● Activity:
Render every line of the listing below as a JSON list of strings, one string per line, omitting blank lines and the picture markers.

● Data:
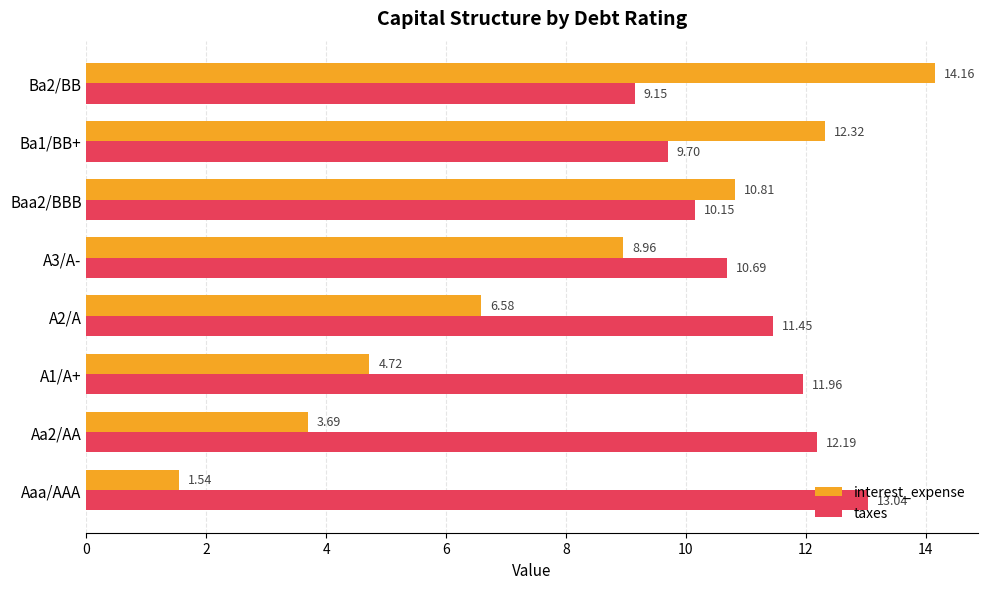

Which category has the lowest value across all series?

Aaa/AAA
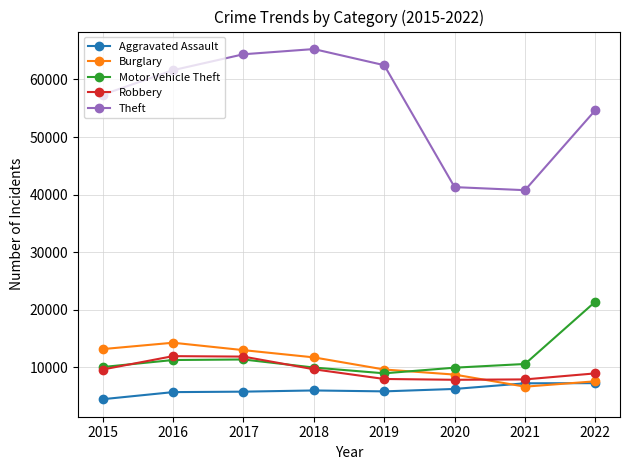

What is the value of the Motor Vehicle Theft point at the 3rd from the left?

11380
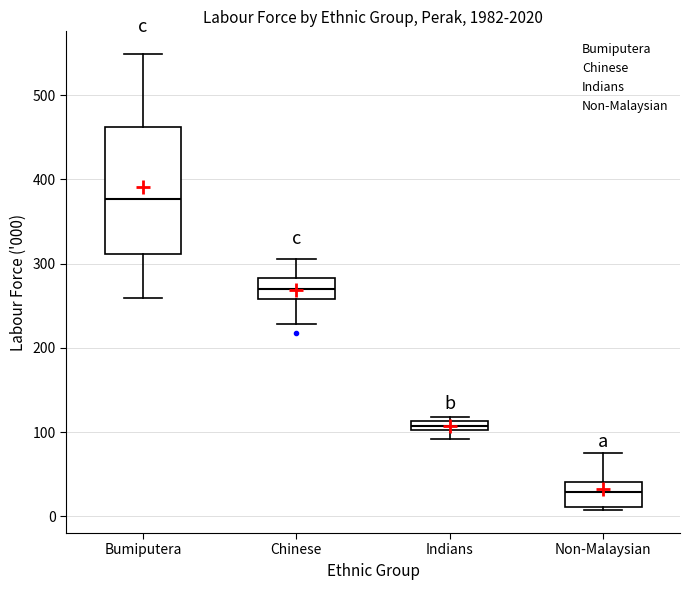

Where does the median line of the box for Chinese sit on the y-axis? The values are not printed on the chart, so give them approximately, as read against the axis.

270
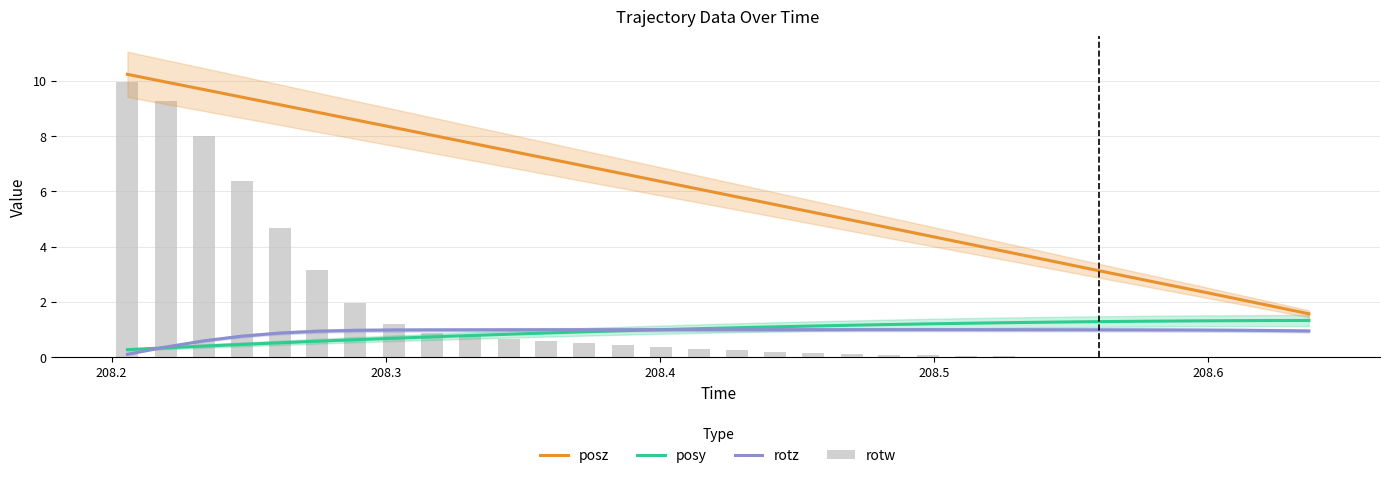

Which series has the largest total across all categories?

posz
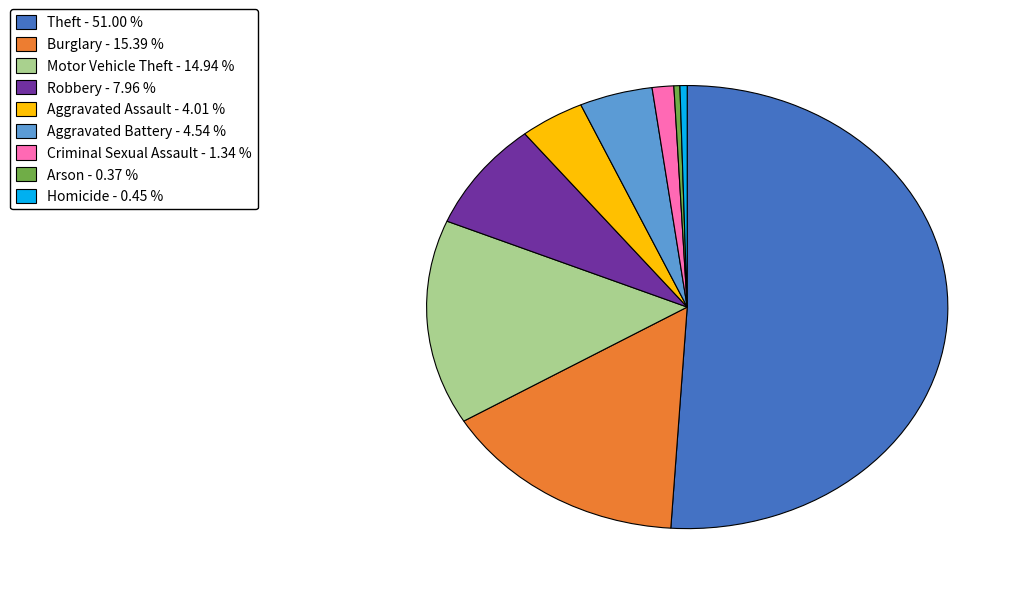

Between Criminal Sexual Assault and Aggravated Assault, which is larger?

Aggravated Assault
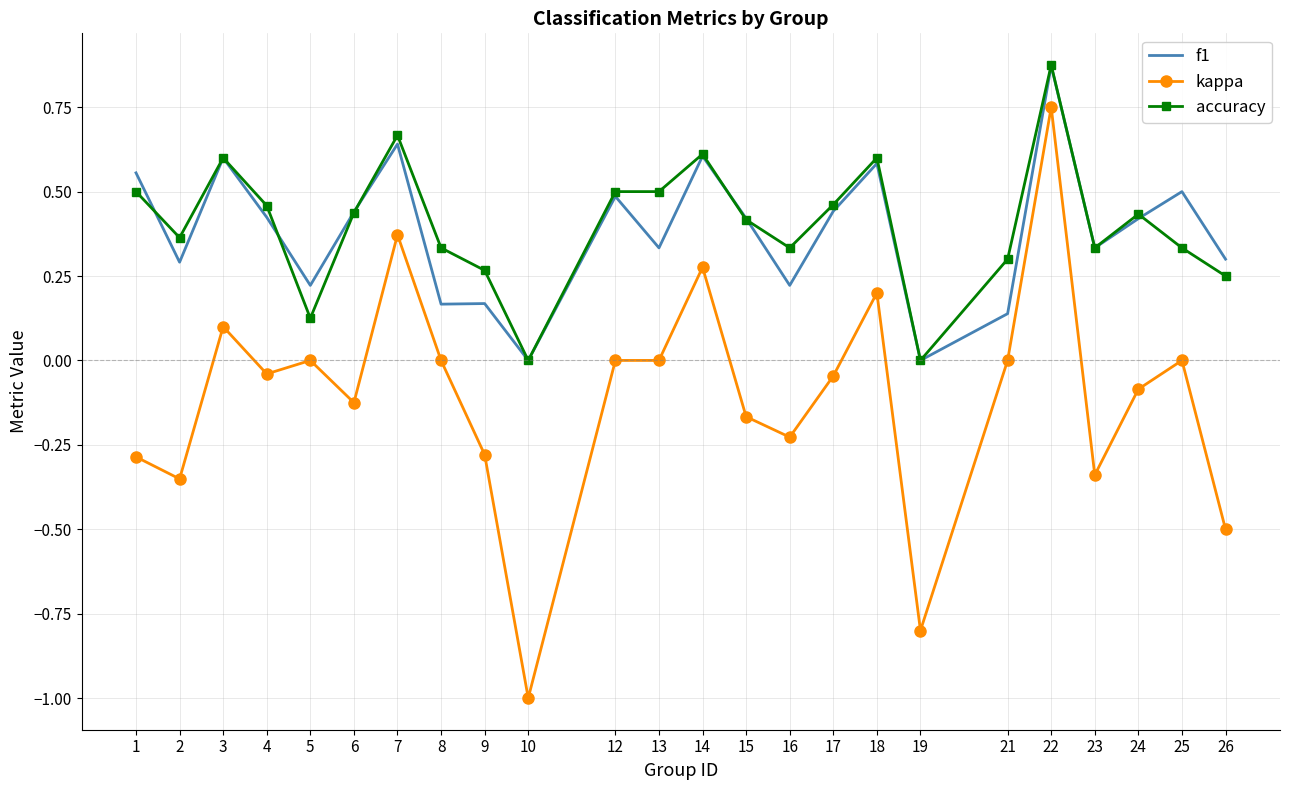

At which category does accuracy reach its first local peak?

3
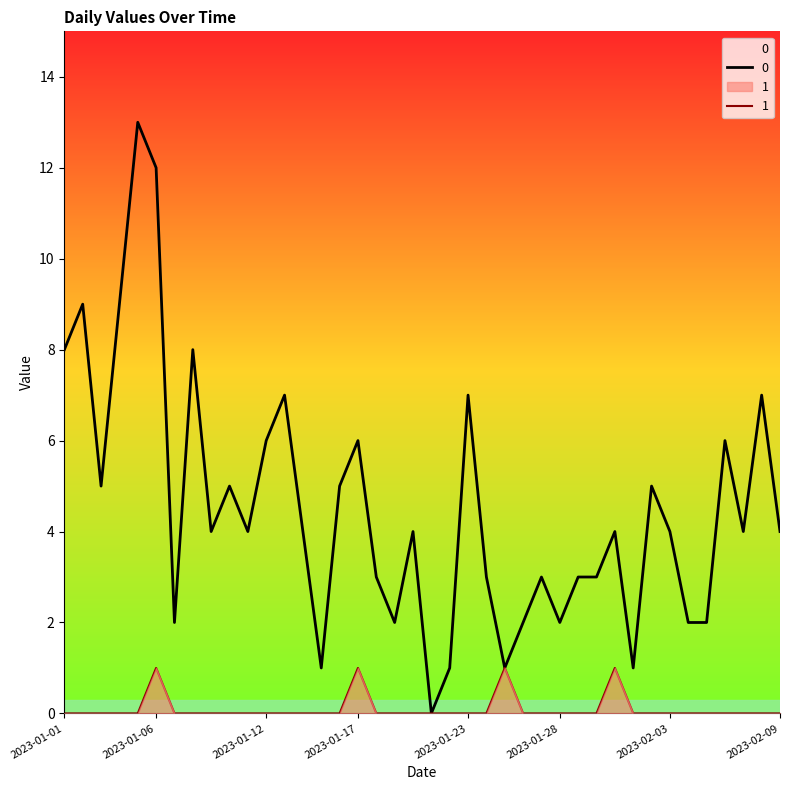

What is the spread (max minus min) of values at 2023-01-29?

3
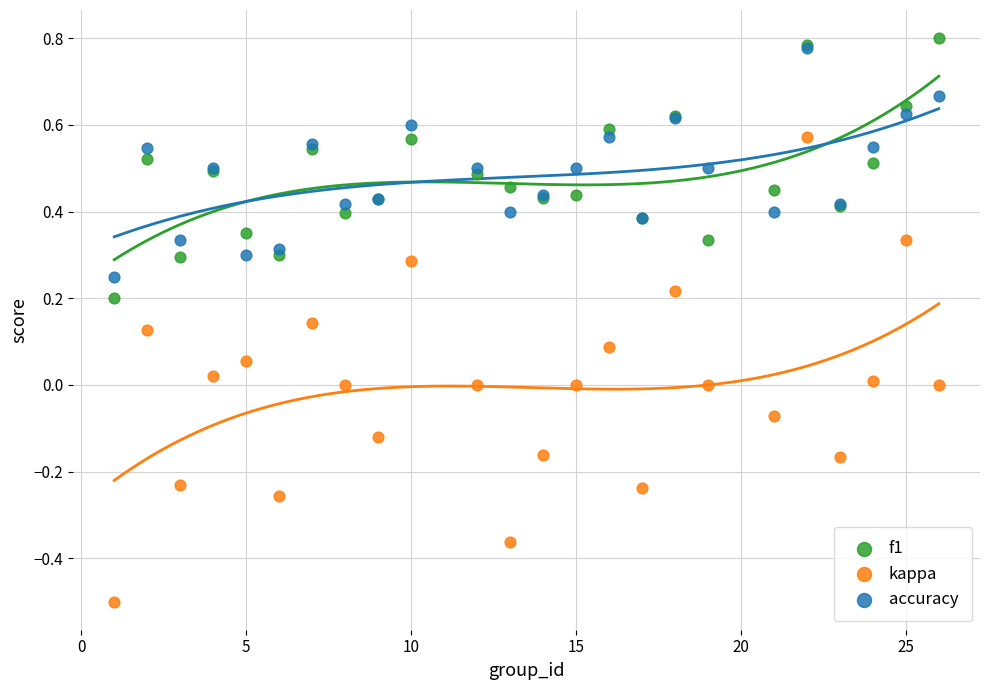

Which series contains the highest Y value?

f1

● Answer box:
[
  "Which category has the lowest value across all series?",
  "Aaa/AAA",
  "What is the value of the Motor Vehicle Theft point at the 3rd from the left?",
  "11380",
  "Where does the median line of the box for Chinese sit on the y-axis? The values are not printed on the chart, so give them approximately, as read against the axis.",
  "270",
  "Which series has the largest total across all categories?",
  "posz",
  "Between Criminal Sexual Assault and Aggravated Assault, which is larger?",
  "Aggravated Assault",
  "At which category does accuracy reach its first local peak?",
  "3",
  "What is the spread (max minus min) of values at 2023-01-29?",
  "3",
  "Which series contains the highest Y value?",
  "f1"
]